■ Material provided ■

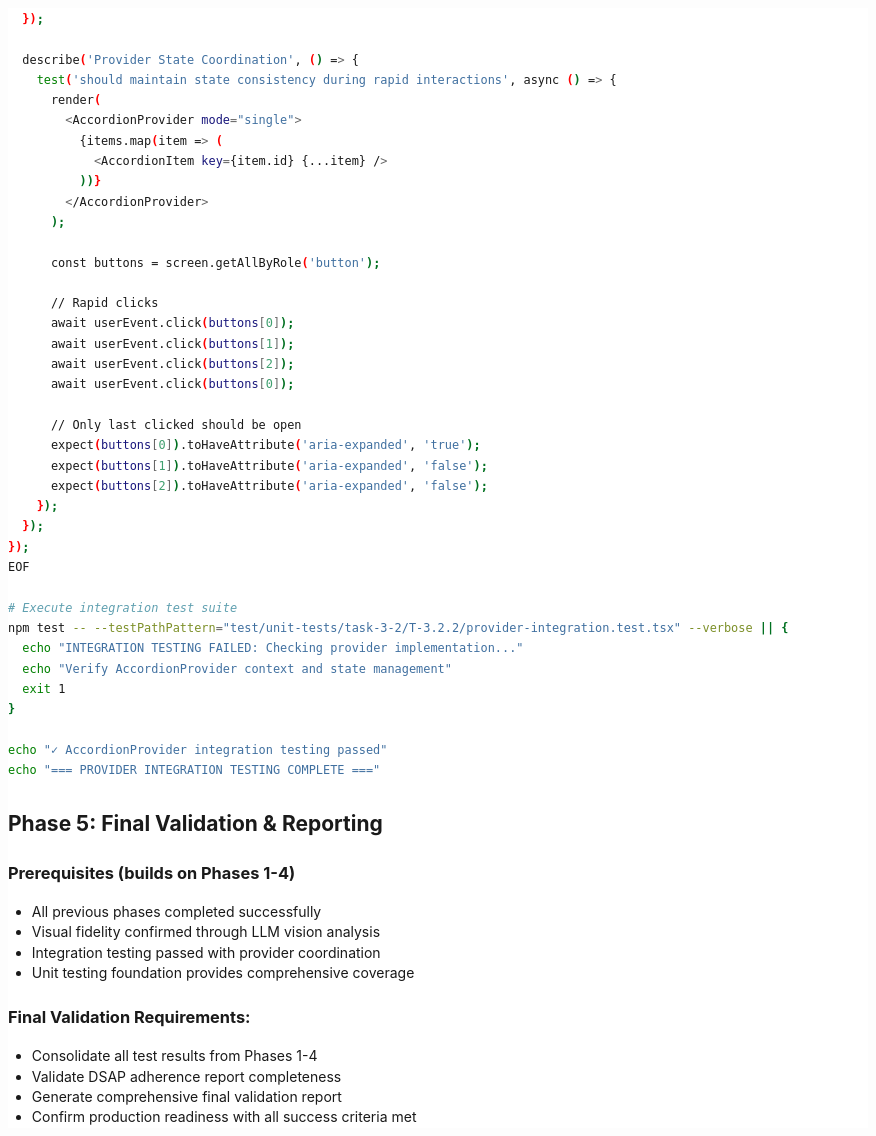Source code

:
 ```bash
  });

  describe('Provider State Coordination', () => {
    test('should maintain state consistency during rapid interactions', async () => {
      render(
        <AccordionProvider mode="single">
          {items.map(item => (
            <AccordionItem key={item.id} {...item} />
          ))}
        </AccordionProvider>
      );

      const buttons = screen.getAllByRole('button');
      
      // Rapid clicks
      await userEvent.click(buttons[0]);
      await userEvent.click(buttons[1]);
      await userEvent.click(buttons[2]);
      await userEvent.click(buttons[0]);

      // Only last clicked should be open
      expect(buttons[0]).toHaveAttribute('aria-expanded', 'true');
      expect(buttons[1]).toHaveAttribute('aria-expanded', 'false');
      expect(buttons[2]).toHaveAttribute('aria-expanded', 'false');
    });
  });
});
EOF

# Execute integration test suite
npm test -- --testPathPattern="test/unit-tests/task-3-2/T-3.2.2/provider-integration.test.tsx" --verbose || {
  echo "INTEGRATION TESTING FAILED: Checking provider implementation..."
  echo "Verify AccordionProvider context and state management"
  exit 1
}

echo "✓ AccordionProvider integration testing passed"
echo "=== PROVIDER INTEGRATION TESTING COMPLETE ==="
```

## Phase 5: Final Validation & Reporting

### Prerequisites (builds on Phases 1-4)
- All previous phases completed successfully
- Visual fidelity confirmed through LLM vision analysis
- Integration testing passed with provider coordination
- Unit testing foundation provides comprehensive coverage

### Final Validation Requirements:
- Consolidate all test results from Phases 1-4
- Validate DSAP adherence report completeness
- Generate comprehensive final validation report
- Confirm production readiness with all success criteria met
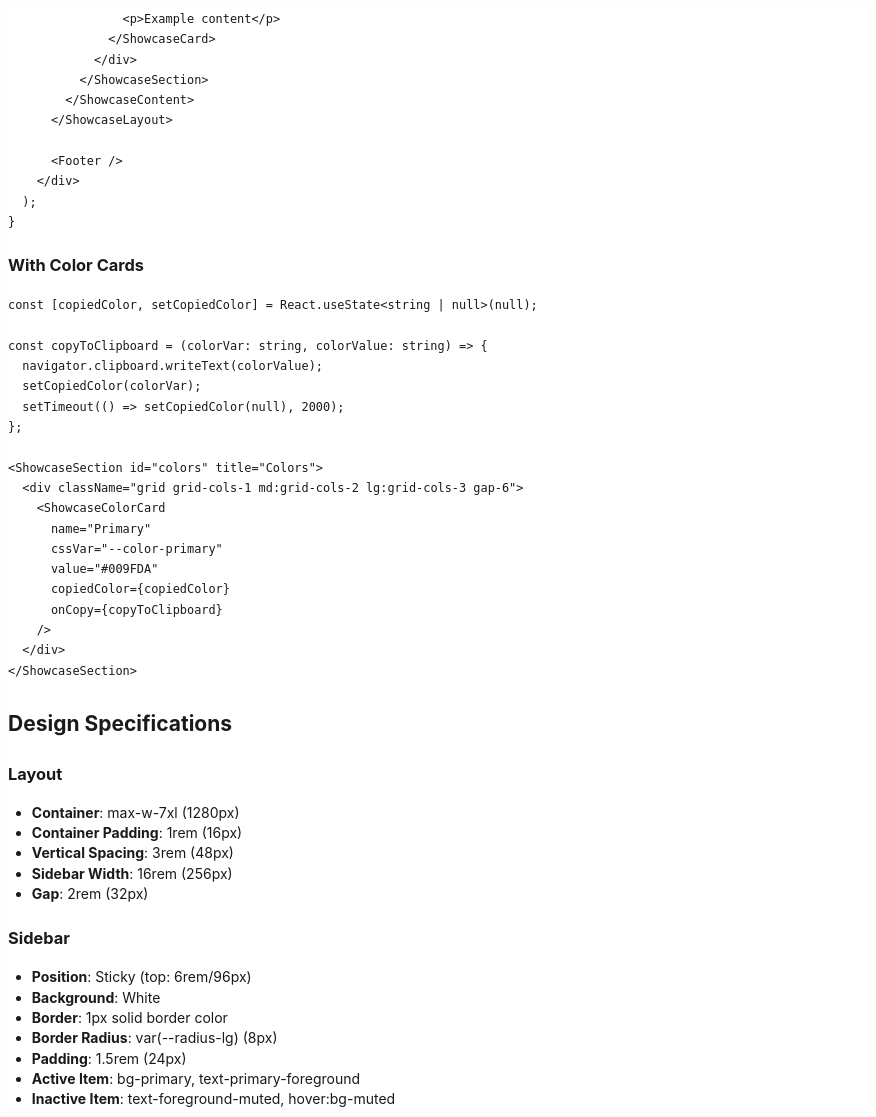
 ```tsx
                <p>Example content</p>
              </ShowcaseCard>
            </div>
          </ShowcaseSection>
        </ShowcaseContent>
      </ShowcaseLayout>

      <Footer />
    </div>
  );
}
```

### With Color Cards

```tsx
const [copiedColor, setCopiedColor] = React.useState<string | null>(null);

const copyToClipboard = (colorVar: string, colorValue: string) => {
  navigator.clipboard.writeText(colorValue);
  setCopiedColor(colorVar);
  setTimeout(() => setCopiedColor(null), 2000);
};

<ShowcaseSection id="colors" title="Colors">
  <div className="grid grid-cols-1 md:grid-cols-2 lg:grid-cols-3 gap-6">
    <ShowcaseColorCard
      name="Primary"
      cssVar="--color-primary"
      value="#009FDA"
      copiedColor={copiedColor}
      onCopy={copyToClipboard}
    />
  </div>
</ShowcaseSection>
```

## Design Specifications

### Layout
- **Container**: max-w-7xl (1280px)
- **Container Padding**: 1rem (16px)
- **Vertical Spacing**: 3rem (48px)
- **Sidebar Width**: 16rem (256px)
- **Gap**: 2rem (32px)

### Sidebar
- **Position**: Sticky (top: 6rem/96px)
- **Background**: White
- **Border**: 1px solid border color
- **Border Radius**: var(--radius-lg) (8px)
- **Padding**: 1.5rem (24px)
- **Active Item**: bg-primary, text-primary-foreground
- **Inactive Item**: text-foreground-muted, hover:bg-muted
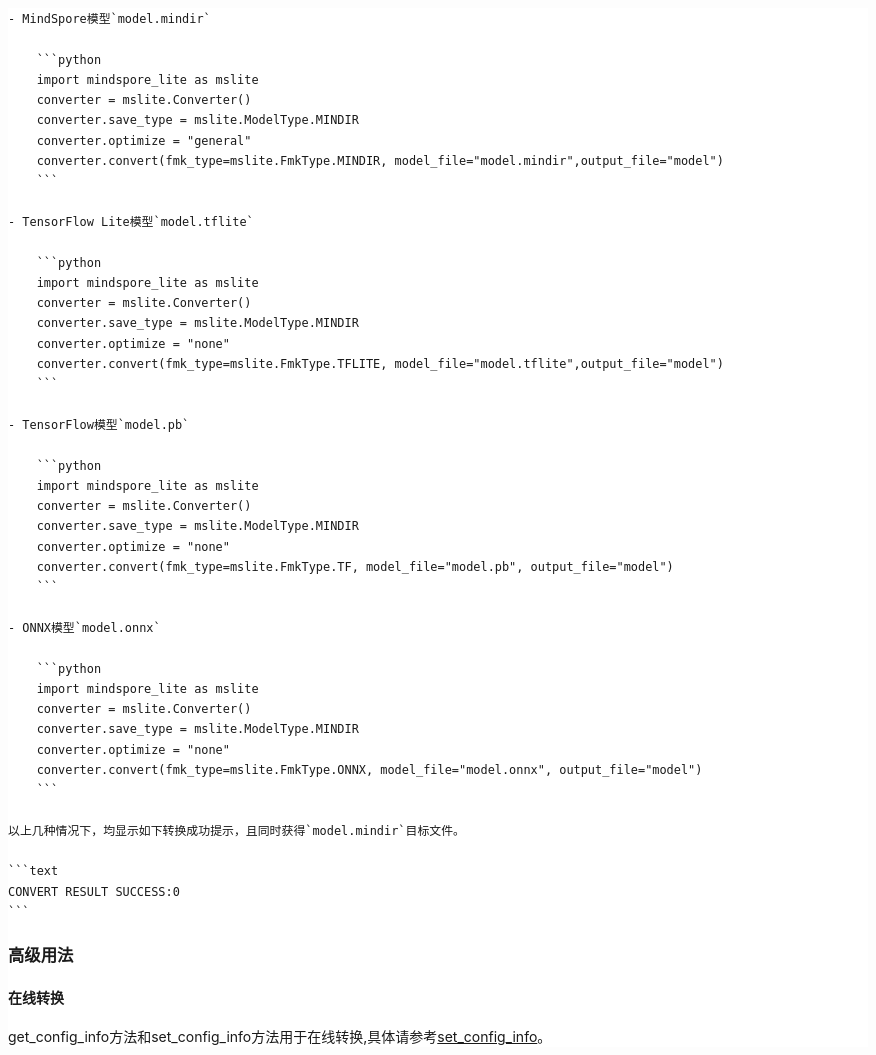     - MindSpore模型`model.mindir`

        ```python
        import mindspore_lite as mslite
        converter = mslite.Converter()
        converter.save_type = mslite.ModelType.MINDIR
        converter.optimize = "general"
        converter.convert(fmk_type=mslite.FmkType.MINDIR, model_file="model.mindir",output_file="model")
        ```

    - TensorFlow Lite模型`model.tflite`

        ```python
        import mindspore_lite as mslite
        converter = mslite.Converter()
        converter.save_type = mslite.ModelType.MINDIR
        converter.optimize = "none"
        converter.convert(fmk_type=mslite.FmkType.TFLITE, model_file="model.tflite",output_file="model")
        ```

    - TensorFlow模型`model.pb`

        ```python
        import mindspore_lite as mslite
        converter = mslite.Converter()
        converter.save_type = mslite.ModelType.MINDIR
        converter.optimize = "none"
        converter.convert(fmk_type=mslite.FmkType.TF, model_file="model.pb", output_file="model")
        ```

    - ONNX模型`model.onnx`

        ```python
        import mindspore_lite as mslite
        converter = mslite.Converter()
        converter.save_type = mslite.ModelType.MINDIR
        converter.optimize = "none"
        converter.convert(fmk_type=mslite.FmkType.ONNX, model_file="model.onnx", output_file="model")
        ```

    以上几种情况下，均显示如下转换成功提示，且同时获得`model.mindir`目标文件。

    ```text
    CONVERT RESULT SUCCESS:0
    ```

### 高级用法

#### 在线转换

get_config_info方法和set_config_info方法用于在线转换,具体请参考[set_config_info](https://www.mindspore.cn/lite/api/zh-CN/r2.4.0/mindspore_lite/mindspore_lite.Converter.html#mindspore_lite.Converter.set_config_info)。
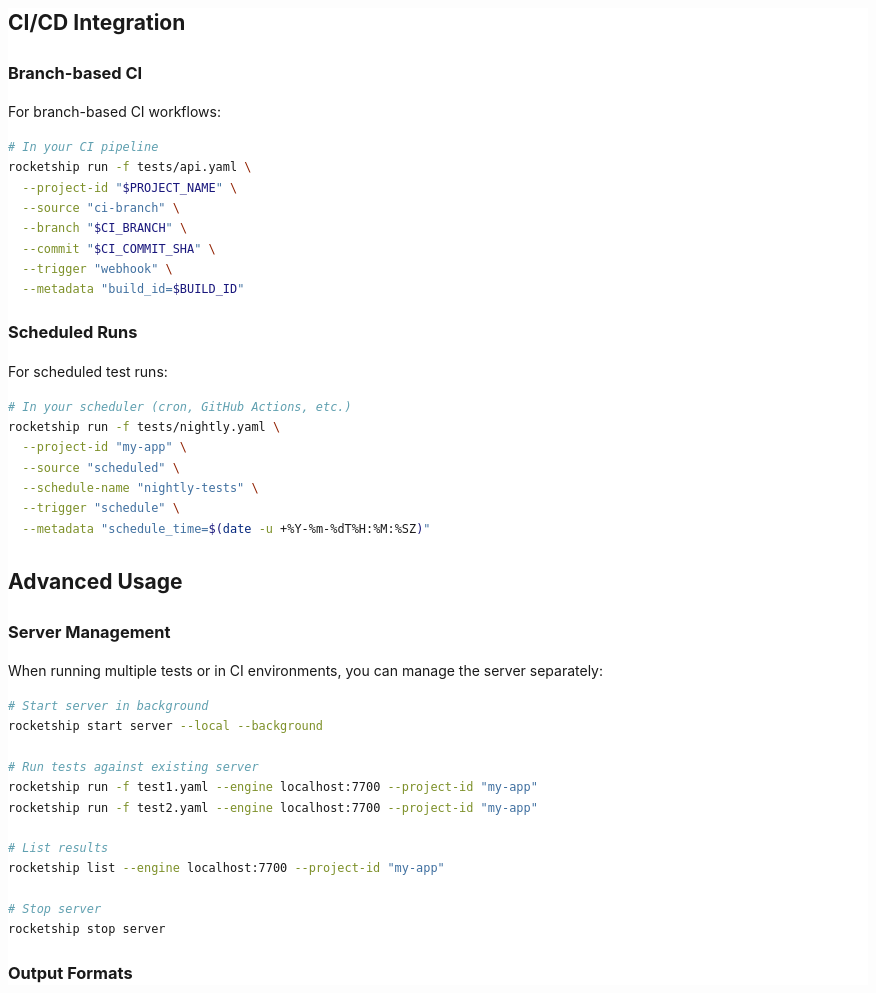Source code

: ## CI/CD Integration

### Branch-based CI

For branch-based CI workflows:

```bash
# In your CI pipeline
rocketship run -f tests/api.yaml \
  --project-id "$PROJECT_NAME" \
  --source "ci-branch" \
  --branch "$CI_BRANCH" \
  --commit "$CI_COMMIT_SHA" \
  --trigger "webhook" \
  --metadata "build_id=$BUILD_ID"
```

### Scheduled Runs

For scheduled test runs:

```bash
# In your scheduler (cron, GitHub Actions, etc.)
rocketship run -f tests/nightly.yaml \
  --project-id "my-app" \
  --source "scheduled" \
  --schedule-name "nightly-tests" \
  --trigger "schedule" \
  --metadata "schedule_time=$(date -u +%Y-%m-%dT%H:%M:%SZ)"
```

## Advanced Usage

### Server Management

When running multiple tests or in CI environments, you can manage the server separately:

```bash
# Start server in background
rocketship start server --local --background

# Run tests against existing server
rocketship run -f test1.yaml --engine localhost:7700 --project-id "my-app"
rocketship run -f test2.yaml --engine localhost:7700 --project-id "my-app"

# List results
rocketship list --engine localhost:7700 --project-id "my-app"

# Stop server
rocketship stop server
```

### Output Formats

■ Exercise description ■
Search the listing for the word "tests". Copy every line in which it occurs.

■ Output ■
npm test -- --testPathPattern="test/unit-tests/task-3-2/T-3.2.2/provider-integration.test.tsx" --verbose || {
rocketship run -f tests/api.yaml \
rocketship run -f tests/nightly.yaml \
  --schedule-name "nightly-tests" \
When running multiple tests or in CI environments, you can manage the server separately:
# Run tests against existing server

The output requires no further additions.